Reproduce every entry that follows word for word, but omit the images.

▬▬▬▬▬▬▬▬▬▬

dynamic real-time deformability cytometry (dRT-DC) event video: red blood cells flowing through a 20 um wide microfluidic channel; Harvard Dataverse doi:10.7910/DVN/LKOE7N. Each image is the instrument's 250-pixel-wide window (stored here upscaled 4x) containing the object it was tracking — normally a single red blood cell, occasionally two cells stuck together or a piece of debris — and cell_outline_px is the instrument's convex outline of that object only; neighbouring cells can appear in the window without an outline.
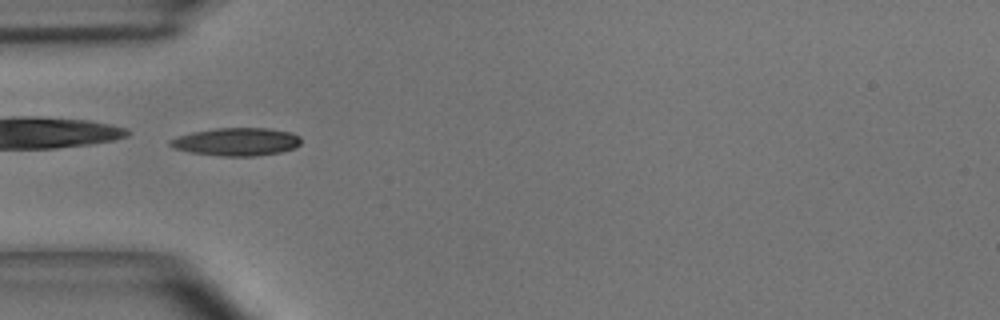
{"species": "common noctule bat (a hibernating species)", "species_latin": "Nyctalus noctula", "temperature_condition": "room temperature", "stored_images_in_passage": 5, "camera_frame_rate_fps": 3000, "um_per_image_px": 0.085, "animal": {"sex": "male", "body_mass_g": 15.6}, "frame": {"image": 1, "passage_image": 4, "time_ms": 1.0, "image_size_px": [1000, 320], "cell_outline_px": [[300, 144], [296, 148], [280, 152], [256, 156], [224, 156], [192, 152], [176, 148], [168, 144], [168, 140], [192, 132], [216, 128], [268, 128], [292, 132], [300, 136]], "centroid_in_image_um": [20.16, 12.04], "position_along_channel_um": 64.8, "area_um2": 21.21}}
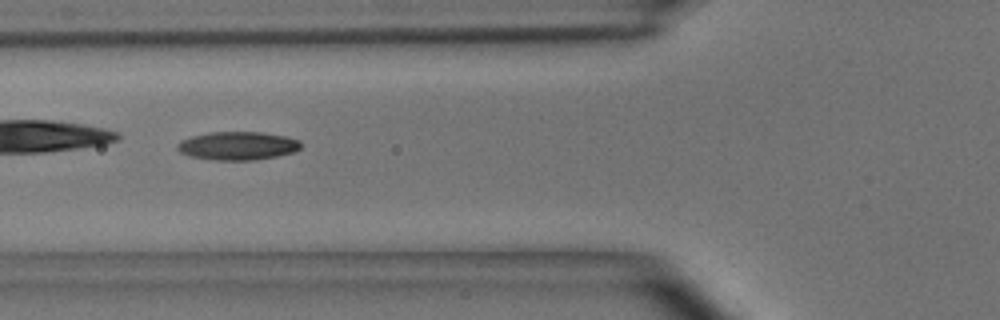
{"frame": {"image": 2, "passage_image": 5, "time_ms": 1.333, "image_size_px": [1000, 320], "cell_outline_px": [[300, 148], [292, 152], [276, 156], [256, 160], [216, 160], [192, 156], [180, 152], [176, 148], [176, 144], [192, 136], [208, 132], [260, 132], [288, 136], [300, 140]], "centroid_in_image_um": [20.22, 12.38], "position_along_channel_um": 105.6, "area_um2": 20.29}}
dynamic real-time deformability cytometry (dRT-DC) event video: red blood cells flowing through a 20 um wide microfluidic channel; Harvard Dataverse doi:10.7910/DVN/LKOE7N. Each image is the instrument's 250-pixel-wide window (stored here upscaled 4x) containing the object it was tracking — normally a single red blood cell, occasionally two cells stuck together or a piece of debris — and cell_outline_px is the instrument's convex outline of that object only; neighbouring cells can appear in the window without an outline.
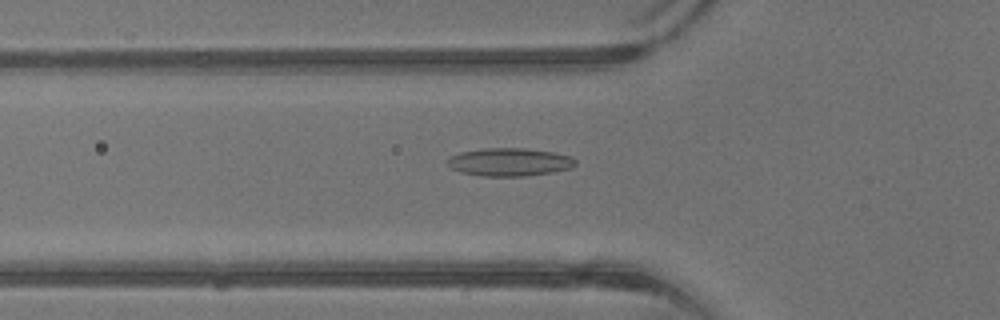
{"species": "common noctule bat (a hibernating species)", "species_latin": "Nyctalus noctula", "temperature_condition": "warm", "stored_images_in_passage": 42, "camera_frame_rate_fps": 3000, "um_per_image_px": 0.085, "animal": {"sex": "male", "body_mass_g": 13.3}, "frame": {"image": 1, "passage_image": 15, "time_ms": 4.667, "image_size_px": [1000, 320], "cell_outline_px": [[576, 164], [572, 168], [552, 172], [524, 176], [484, 176], [460, 172], [452, 168], [444, 160], [448, 156], [460, 152], [484, 148], [524, 148], [552, 152], [572, 156], [576, 160]], "centroid_in_image_um": [43.28, 13.77], "position_along_channel_um": 82.5, "area_um2": 21.04}}
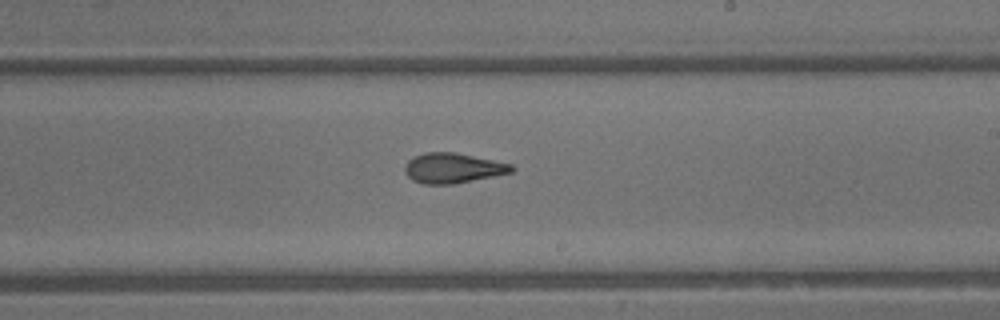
{"frame": {"image": 2, "passage_image": 25, "time_ms": 8.0, "image_size_px": [1000, 320], "cell_outline_px": [[516, 168], [512, 172], [452, 184], [424, 184], [412, 180], [404, 172], [404, 164], [412, 156], [424, 152], [456, 152], [512, 164]], "centroid_in_image_um": [38.45, 14.27], "position_along_channel_um": 250.6, "area_um2": 18.79}}
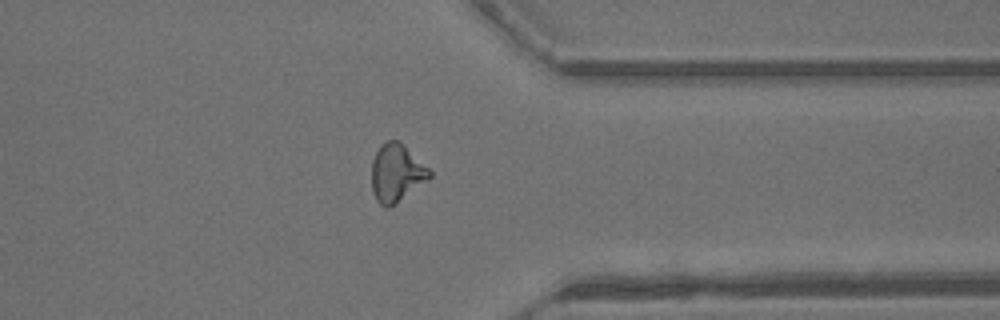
{"frame": {"image": 3, "passage_image": 33, "time_ms": 10.667, "image_size_px": [1000, 320], "cell_outline_px": [[432, 176], [428, 180], [396, 204], [388, 208], [384, 208], [376, 200], [372, 192], [372, 160], [376, 152], [388, 140], [400, 140], [432, 172]], "centroid_in_image_um": [33.7, 14.73], "position_along_channel_um": 377.7, "area_um2": 19.54}}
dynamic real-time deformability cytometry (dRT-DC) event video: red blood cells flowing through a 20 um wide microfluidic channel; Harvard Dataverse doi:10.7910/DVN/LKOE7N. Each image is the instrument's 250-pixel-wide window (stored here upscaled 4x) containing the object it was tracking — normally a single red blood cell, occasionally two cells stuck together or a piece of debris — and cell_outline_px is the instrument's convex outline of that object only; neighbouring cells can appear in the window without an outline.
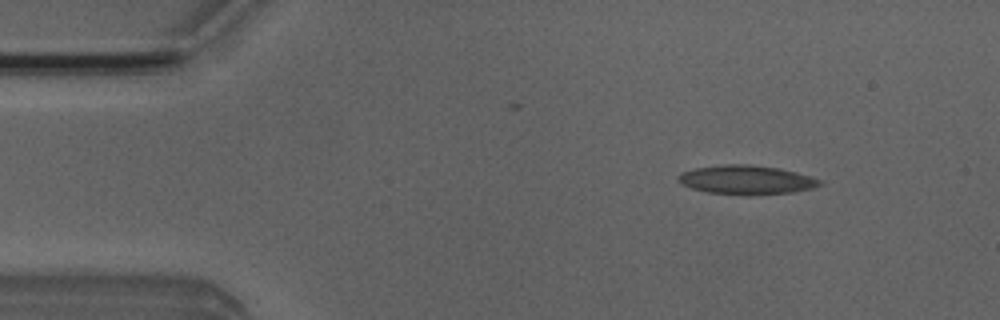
{"species": "Egyptian fruit bat (a non-hibernating species)", "species_latin": "Rousettus aegyptiacus", "temperature_condition": "room temperature", "stored_images_in_passage": 3, "camera_frame_rate_fps": 3000, "um_per_image_px": 0.085, "animal": {"sex": "male"}, "frame": {"image": 1, "passage_image": 1, "time_ms": 0.0, "image_size_px": [1000, 320], "cell_outline_px": [[824, 184], [812, 188], [792, 192], [708, 192], [692, 188], [680, 184], [676, 176], [680, 172], [696, 168], [728, 164], [748, 164], [780, 168], [796, 172], [820, 180]], "centroid_in_image_um": [63.4, 15.23], "position_along_channel_um": 21.6, "area_um2": 22.83}}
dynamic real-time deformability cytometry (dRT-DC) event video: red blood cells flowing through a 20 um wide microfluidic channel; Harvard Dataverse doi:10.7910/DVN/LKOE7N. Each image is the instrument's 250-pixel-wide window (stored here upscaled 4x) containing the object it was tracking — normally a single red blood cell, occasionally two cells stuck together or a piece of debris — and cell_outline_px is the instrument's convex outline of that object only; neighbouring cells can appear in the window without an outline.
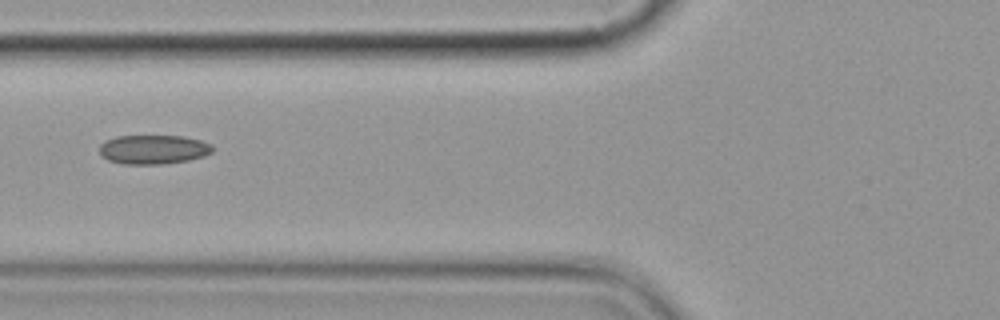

▬▬▬▬▬▬▬▬▬▬

**In response**
dynamic real-time deformability cytometry (dRT-DC) event video: red blood cells flowing through a 20 um wide microfluidic channel; Harvard Dataverse doi:10.7910/DVN/LKOE7N. Each image is the instrument's 250-pixel-wide window (stored here upscaled 4x) containing the object it was tracking — normally a single red blood cell, occasionally two cells stuck together or a piece of debris — and cell_outline_px is the instrument's convex outline of that object only; neighbouring cells can appear in the window without an outline.
{"species": "common noctule bat (a hibernating species)", "species_latin": "Nyctalus noctula", "temperature_condition": "room temperature", "stored_images_in_passage": 5, "camera_frame_rate_fps": 3000, "um_per_image_px": 0.085, "animal": {"sex": "male", "body_mass_g": 15.6}, "frame": {"image": 1, "passage_image": 4, "time_ms": 1.0, "image_size_px": [1000, 320], "cell_outline_px": [[300, 144], [296, 148], [280, 152], [256, 156], [224, 156], [192, 152], [176, 148], [168, 144], [168, 140], [192, 132], [216, 128], [268, 128], [292, 132], [300, 136]], "centroid_in_image_um": [20.16, 12.04], "position_along_channel_um": 64.8, "area_um2": 21.21}}
{"frame": {"image": 2, "passage_image": 5, "time_ms": 1.333, "image_size_px": [1000, 320], "cell_outline_px": [[300, 148], [292, 152], [276, 156], [256, 160], [216, 160], [192, 156], [180, 152], [176, 148], [176, 144], [192, 136], [208, 132], [260, 132], [288, 136], [300, 140]], "centroid_in_image_um": [20.22, 12.38], "position_along_channel_um": 105.6, "area_um2": 20.29}}
dynamic real-time deformability cytometry (dRT-DC) event video: red blood cells flowing through a 20 um wide microfluidic channel; Harvard Dataverse doi:10.7910/DVN/LKOE7N. Each image is the instrument's 250-pixel-wide window (stored here upscaled 4x) containing the object it was tracking — normally a single red blood cell, occasionally two cells stuck together or a piece of debris — and cell_outline_px is the instrument's convex outline of that object only; neighbouring cells can appear in the window without an outline.
{"species": "common noctule bat (a hibernating species)", "species_latin": "Nyctalus noctula", "temperature_condition": "warm", "stored_images_in_passage": 42, "camera_frame_rate_fps": 3000, "um_per_image_px": 0.085, "animal": {"sex": "male", "body_mass_g": 13.3}, "frame": {"image": 1, "passage_image": 15, "time_ms": 4.667, "image_size_px": [1000, 320], "cell_outline_px": [[576, 164], [572, 168], [552, 172], [524, 176], [484, 176], [460, 172], [452, 168], [444, 160], [448, 156], [460, 152], [484, 148], [524, 148], [552, 152], [572, 156], [576, 160]], "centroid_in_image_um": [43.28, 13.77], "position_along_channel_um": 82.5, "area_um2": 21.04}}
{"frame": {"image": 2, "passage_image": 25, "time_ms": 8.0, "image_size_px": [1000, 320], "cell_outline_px": [[516, 168], [512, 172], [452, 184], [424, 184], [412, 180], [404, 172], [404, 164], [412, 156], [424, 152], [456, 152], [512, 164]], "centroid_in_image_um": [38.45, 14.27], "position_along_channel_um": 250.6, "area_um2": 18.79}}
{"frame": {"image": 3, "passage_image": 33, "time_ms": 10.667, "image_size_px": [1000, 320], "cell_outline_px": [[432, 176], [428, 180], [396, 204], [388, 208], [384, 208], [376, 200], [372, 192], [372, 160], [376, 152], [388, 140], [400, 140], [432, 172]], "centroid_in_image_um": [33.7, 14.73], "position_along_channel_um": 377.7, "area_um2": 19.54}}
dynamic real-time deformability cytometry (dRT-DC) event video: red blood cells flowing through a 20 um wide microfluidic channel; Harvard Dataverse doi:10.7910/DVN/LKOE7N. Each image is the instrument's 250-pixel-wide window (stored here upscaled 4x) containing the object it was tracking — normally a single red blood cell, occasionally two cells stuck together or a piece of debris — and cell_outline_px is the instrument's convex outline of that object only; neighbouring cells can appear in the window without an outline.
{"species": "Egyptian fruit bat (a non-hibernating species)", "species_latin": "Rousettus aegyptiacus", "temperature_condition": "room temperature", "stored_images_in_passage": 3, "camera_frame_rate_fps": 3000, "um_per_image_px": 0.085, "animal": {"sex": "male"}, "frame": {"image": 1, "passage_image": 1, "time_ms": 0.0, "image_size_px": [1000, 320], "cell_outline_px": [[824, 184], [812, 188], [792, 192], [708, 192], [692, 188], [680, 184], [676, 176], [680, 172], [696, 168], [728, 164], [748, 164], [780, 168], [796, 172], [820, 180]], "centroid_in_image_um": [63.4, 15.23], "position_along_channel_um": 21.6, "area_um2": 22.83}}
dynamic real-time deformability cytometry (dRT-DC) event video: red blood cells flowing through a 20 um wide microfluidic channel; Harvard Dataverse doi:10.7910/DVN/LKOE7N. Each image is the instrument's 250-pixel-wide window (stored here upscaled 4x) containing the object it was tracking — normally a single red blood cell, occasionally two cells stuck together or a piece of debris — and cell_outline_px is the instrument's convex outline of that object only; neighbouring cells can appear in the window without an outline.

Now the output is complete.